Пал Палыч сочувственно вздохнул:
– Да уж такая напасть, сынок. Совсем ни к чему эта шизофрения. Истерика – не солдатское дело.
– Устал, издергался, – молвил Нестор.
– А вы покочуйте с его, попробуйте, – вступилась за мужа Поликсена. – Тоже окажетесь неврастениками.
– Ну-ну. Никто его не винит, – сказал Пал Палыч. – Да, государство. Но – не обычное государство. Оно управляется не парламентом, а просто Советом. Но – не старейшин, поскольку мы отменили возраст. Советом наиболее мудрых. В котором всего-то пятеро избранных. Четверо членов и Председатель. Кстати, наш Нестор – член Совета. Он не уехал, но преуспел.
– Мои сердечные поздравления, – с кислой усмешкой сказал Сизов. – А кто ж президент?

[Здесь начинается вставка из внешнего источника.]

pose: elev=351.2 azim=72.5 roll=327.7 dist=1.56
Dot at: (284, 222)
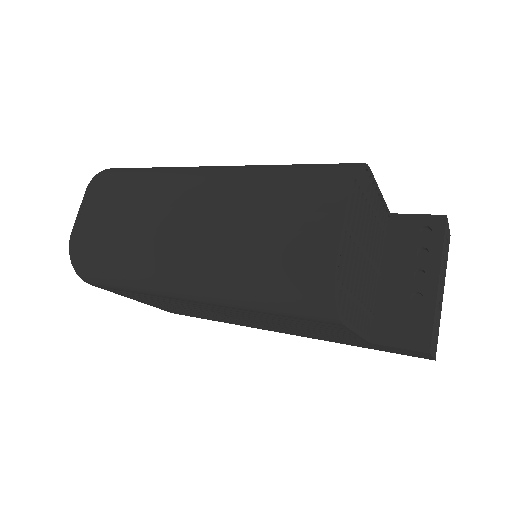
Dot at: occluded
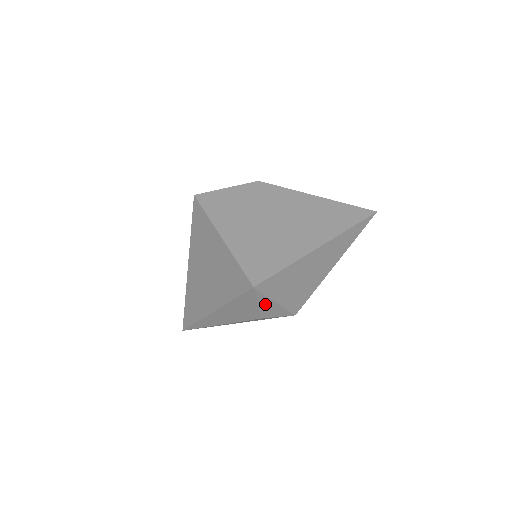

– Нет президента, – поправил Сизова его отец. – Есть Председатель. Демократичней. Само собой, Председатель – я.
– Сюрприз за сюрпризом, – сказал Сизов.
– Какой тут сюрприз? – удивился Пал Палыч. – Хотя чему же я удивляюсь: для родичей нет великих людей. Еще хорошо, что у нас на Итаке достаточно мудрое население, чтоб разобраться, кто самый мудрый. Как видишь, можно жить на Итаке и сделать достойную карьеру. Так нет же. Куда-то его понесло.
Он горько покачал головой.
– Ох, люди, комариное племя. Все-то вы вьетесь, жужжите, жалите. Все-то неймется вам, не сидится. Все шастаете, мечетесь, скачете. Дадена вам от щедрот богов такая роскошная территория. Возможно, лучший кусок Вселенной. Но нет. Сучите своими ножонками. Выискиваете, как рыбки, где глубже. Вынюхиваете, как мышки, где лучше. А после не можете растолковать себе – откуда у вас волдыри и струпья?
Сизов недовольно его оборвал:
– Ну, хватит. Избавь меня от нотаций. Уж если я поседел – избавь.
– Не фыркай, сынок, – сказал Пал Палыч. – Да и поседел ты лишь волосом. А твой отец поседел умом. Разница, сизый мой голубочек. Но ужасти, до чего ты озлоблен. И ощетинен. Нервы – ни к черту. Я просто в отчаянье, дорогой. Сердце отца – сосуд стеклянный. От малого камешка может треснуть. Не то что от твоего булыжника, с которым ты носишься с горки на горку. Не ведаю, как ты его называешь – свободой ли, честью ли, справедливостью, цивилизованным обликом общества, – видеть твой камешек невыносимо. Иди и передохни с Поликсеной. Она тебя, мой сизарь, заждалась.
Сизов недовольно пробурчал:
– Она удачно это скрывает.
– Умею держать себя в руках, – сказала Поликсена с достоинством.